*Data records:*
>>>>

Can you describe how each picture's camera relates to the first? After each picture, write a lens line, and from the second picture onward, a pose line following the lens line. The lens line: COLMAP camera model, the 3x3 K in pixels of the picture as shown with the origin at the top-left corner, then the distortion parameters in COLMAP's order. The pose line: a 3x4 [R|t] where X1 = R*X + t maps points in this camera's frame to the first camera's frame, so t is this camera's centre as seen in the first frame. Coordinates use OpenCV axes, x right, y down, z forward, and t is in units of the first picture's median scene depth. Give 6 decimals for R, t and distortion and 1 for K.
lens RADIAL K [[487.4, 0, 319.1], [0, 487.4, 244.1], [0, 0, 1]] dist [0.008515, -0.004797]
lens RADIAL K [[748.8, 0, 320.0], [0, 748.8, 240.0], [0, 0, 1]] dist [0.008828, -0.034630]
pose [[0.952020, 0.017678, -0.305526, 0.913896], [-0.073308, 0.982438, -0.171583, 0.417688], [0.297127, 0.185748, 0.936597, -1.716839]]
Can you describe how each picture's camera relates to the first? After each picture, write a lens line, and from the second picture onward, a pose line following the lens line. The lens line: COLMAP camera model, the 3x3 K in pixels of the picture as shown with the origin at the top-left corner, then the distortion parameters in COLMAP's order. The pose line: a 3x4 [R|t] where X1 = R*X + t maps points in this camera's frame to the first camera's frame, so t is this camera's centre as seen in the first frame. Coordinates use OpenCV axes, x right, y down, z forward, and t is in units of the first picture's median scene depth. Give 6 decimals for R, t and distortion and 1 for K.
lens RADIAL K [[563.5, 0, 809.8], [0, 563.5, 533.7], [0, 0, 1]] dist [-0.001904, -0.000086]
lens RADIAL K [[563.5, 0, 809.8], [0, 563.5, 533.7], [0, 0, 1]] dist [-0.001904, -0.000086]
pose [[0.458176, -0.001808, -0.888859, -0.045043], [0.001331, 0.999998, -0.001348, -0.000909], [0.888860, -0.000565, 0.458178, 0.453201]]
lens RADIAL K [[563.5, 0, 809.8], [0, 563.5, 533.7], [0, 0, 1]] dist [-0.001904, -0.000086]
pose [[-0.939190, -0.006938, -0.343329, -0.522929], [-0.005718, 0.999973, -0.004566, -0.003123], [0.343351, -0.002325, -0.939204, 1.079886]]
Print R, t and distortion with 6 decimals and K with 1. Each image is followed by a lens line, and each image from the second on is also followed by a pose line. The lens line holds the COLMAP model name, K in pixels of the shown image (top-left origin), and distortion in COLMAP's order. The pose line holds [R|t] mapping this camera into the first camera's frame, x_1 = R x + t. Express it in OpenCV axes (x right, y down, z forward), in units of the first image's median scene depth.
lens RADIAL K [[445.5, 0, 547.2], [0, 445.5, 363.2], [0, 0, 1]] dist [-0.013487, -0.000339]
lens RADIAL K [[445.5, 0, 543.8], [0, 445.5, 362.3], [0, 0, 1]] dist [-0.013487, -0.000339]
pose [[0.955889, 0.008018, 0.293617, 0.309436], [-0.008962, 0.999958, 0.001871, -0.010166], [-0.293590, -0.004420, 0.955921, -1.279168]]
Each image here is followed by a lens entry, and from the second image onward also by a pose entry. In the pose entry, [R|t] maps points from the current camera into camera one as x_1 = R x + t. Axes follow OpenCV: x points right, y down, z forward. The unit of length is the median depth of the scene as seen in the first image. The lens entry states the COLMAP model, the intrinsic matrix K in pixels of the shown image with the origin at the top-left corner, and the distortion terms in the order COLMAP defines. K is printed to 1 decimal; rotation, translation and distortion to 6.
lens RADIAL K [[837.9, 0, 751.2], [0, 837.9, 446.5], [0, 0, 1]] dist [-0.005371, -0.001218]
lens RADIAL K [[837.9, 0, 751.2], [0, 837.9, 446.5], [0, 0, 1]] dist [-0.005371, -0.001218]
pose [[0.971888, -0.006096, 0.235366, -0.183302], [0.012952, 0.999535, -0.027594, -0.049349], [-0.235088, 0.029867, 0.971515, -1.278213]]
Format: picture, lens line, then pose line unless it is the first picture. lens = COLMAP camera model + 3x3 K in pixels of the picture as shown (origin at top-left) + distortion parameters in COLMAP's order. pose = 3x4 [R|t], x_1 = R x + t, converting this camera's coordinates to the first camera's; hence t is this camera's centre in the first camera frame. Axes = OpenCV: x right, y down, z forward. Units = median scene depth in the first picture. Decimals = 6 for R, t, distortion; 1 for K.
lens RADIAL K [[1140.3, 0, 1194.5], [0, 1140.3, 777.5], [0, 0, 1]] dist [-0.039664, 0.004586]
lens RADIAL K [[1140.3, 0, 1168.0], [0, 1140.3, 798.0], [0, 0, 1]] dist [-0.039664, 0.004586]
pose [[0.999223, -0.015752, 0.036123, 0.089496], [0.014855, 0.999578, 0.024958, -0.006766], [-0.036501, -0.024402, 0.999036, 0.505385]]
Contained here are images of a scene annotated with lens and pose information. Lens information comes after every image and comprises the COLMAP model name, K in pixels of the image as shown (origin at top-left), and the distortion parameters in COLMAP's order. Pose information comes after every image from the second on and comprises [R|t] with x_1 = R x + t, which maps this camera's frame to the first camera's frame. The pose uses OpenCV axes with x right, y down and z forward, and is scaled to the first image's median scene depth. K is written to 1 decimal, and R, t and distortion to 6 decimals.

<<<<

*PROBLEM DETAILS:*
Set down all of the lines above without altering a word.

*TASK OUTPUT:*
Can you describe how each picture's camera relates to the first? After each picture, write a lens line, and from the second picture onward, a pose line following the lens line. The lens line: COLMAP camera model, the 3x3 K in pixels of the picture as shown with the origin at the top-left corner, then the distortion parameters in COLMAP's order. The pose line: a 3x4 [R|t] where X1 = R*X + t maps points in this camera's frame to the first camera's frame, so t is this camera's centre as seen in the first frame. Coordinates use OpenCV axes, x right, y down, z forward, and t is in units of the first picture's median scene depth. Give 6 decimals for R, t and distortion and 1 for K.
lens RADIAL K [[487.4, 0, 319.1], [0, 487.4, 244.1], [0, 0, 1]] dist [0.008515, -0.004797]
lens RADIAL K [[748.8, 0, 320.0], [0, 748.8, 240.0], [0, 0, 1]] dist [0.008828, -0.034630]
pose [[0.952020, 0.017678, -0.305526, 0.913896], [-0.073308, 0.982438, -0.171583, 0.417688], [0.297127, 0.185748, 0.936597, -1.716839]]
Can you describe how each picture's camera relates to the first? After each picture, write a lens line, and from the second picture onward, a pose line following the lens line. The lens line: COLMAP camera model, the 3x3 K in pixels of the picture as shown with the origin at the top-left corner, then the distortion parameters in COLMAP's order. The pose line: a 3x4 [R|t] where X1 = R*X + t maps points in this camera's frame to the first camera's frame, so t is this camera's centre as seen in the first frame. Coordinates use OpenCV axes, x right, y down, z forward, and t is in units of the first picture's median scene depth. Give 6 decimals for R, t and distortion and 1 for K.
lens RADIAL K [[563.5, 0, 809.8], [0, 563.5, 533.7], [0, 0, 1]] dist [-0.001904, -0.000086]
lens RADIAL K [[563.5, 0, 809.8], [0, 563.5, 533.7], [0, 0, 1]] dist [-0.001904, -0.000086]
pose [[0.458176, -0.001808, -0.888859, -0.045043], [0.001331, 0.999998, -0.001348, -0.000909], [0.888860, -0.000565, 0.458178, 0.453201]]
lens RADIAL K [[563.5, 0, 809.8], [0, 563.5, 533.7], [0, 0, 1]] dist [-0.001904, -0.000086]
pose [[-0.939190, -0.006938, -0.343329, -0.522929], [-0.005718, 0.999973, -0.004566, -0.003123], [0.343351, -0.002325, -0.939204, 1.079886]]
Print R, t and distortion with 6 decimals and K with 1. Each image is followed by a lens line, and each image from the second on is also followed by a pose line. The lens line holds the COLMAP model name, K in pixels of the shown image (top-left origin), and distortion in COLMAP's order. The pose line holds [R|t] mapping this camera into the first camera's frame, x_1 = R x + t. Express it in OpenCV axes (x right, y down, z forward), in units of the first image's median scene depth.
lens RADIAL K [[445.5, 0, 547.2], [0, 445.5, 363.2], [0, 0, 1]] dist [-0.013487, -0.000339]
lens RADIAL K [[445.5, 0, 543.8], [0, 445.5, 362.3], [0, 0, 1]] dist [-0.013487, -0.000339]
pose [[0.955889, 0.008018, 0.293617, 0.309436], [-0.008962, 0.999958, 0.001871, -0.010166], [-0.293590, -0.004420, 0.955921, -1.279168]]
Each image here is followed by a lens entry, and from the second image onward also by a pose entry. In the pose entry, [R|t] maps points from the current camera into camera one as x_1 = R x + t. Axes follow OpenCV: x points right, y down, z forward. The unit of length is the median depth of the scene as seen in the first image. The lens entry states the COLMAP model, the intrinsic matrix K in pixels of the shown image with the origin at the top-left corner, and the distortion terms in the order COLMAP defines. K is printed to 1 decimal; rotation, translation and distortion to 6.
lens RADIAL K [[837.9, 0, 751.2], [0, 837.9, 446.5], [0, 0, 1]] dist [-0.005371, -0.001218]
lens RADIAL K [[837.9, 0, 751.2], [0, 837.9, 446.5], [0, 0, 1]] dist [-0.005371, -0.001218]
pose [[0.971888, -0.006096, 0.235366, -0.183302], [0.012952, 0.999535, -0.027594, -0.049349], [-0.235088, 0.029867, 0.971515, -1.278213]]
Format: picture, lens line, then pose line unless it is the first picture. lens = COLMAP camera model + 3x3 K in pixels of the picture as shown (origin at top-left) + distortion parameters in COLMAP's order. pose = 3x4 [R|t], x_1 = R x + t, converting this camera's coordinates to the first camera's; hence t is this camera's centre in the first camera frame. Axes = OpenCV: x right, y down, z forward. Units = median scene depth in the first picture. Decimals = 6 for R, t, distortion; 1 for K.
lens RADIAL K [[1140.3, 0, 1194.5], [0, 1140.3, 777.5], [0, 0, 1]] dist [-0.039664, 0.004586]
lens RADIAL K [[1140.3, 0, 1168.0], [0, 1140.3, 798.0], [0, 0, 1]] dist [-0.039664, 0.004586]
pose [[0.999223, -0.015752, 0.036123, 0.089496], [0.014855, 0.999578, 0.024958, -0.006766], [-0.036501, -0.024402, 0.999036, 0.505385]]
Contained here are images of a scene annotated with lens and pose information. Lens information comes after every image and comprises the COLMAP model name, K in pixels of the image as shown (origin at top-left), and the distortion parameters in COLMAP's order. Pose information comes after every image from the second on and comprises [R|t] with x_1 = R x + t, which maps this camera's frame to the first camera's frame. The pose uses OpenCV axes with x right, y down and z forward, and is scaled to the first image's median scene depth. K is written to 1 decimal, and R, t and distortion to 6 decimals.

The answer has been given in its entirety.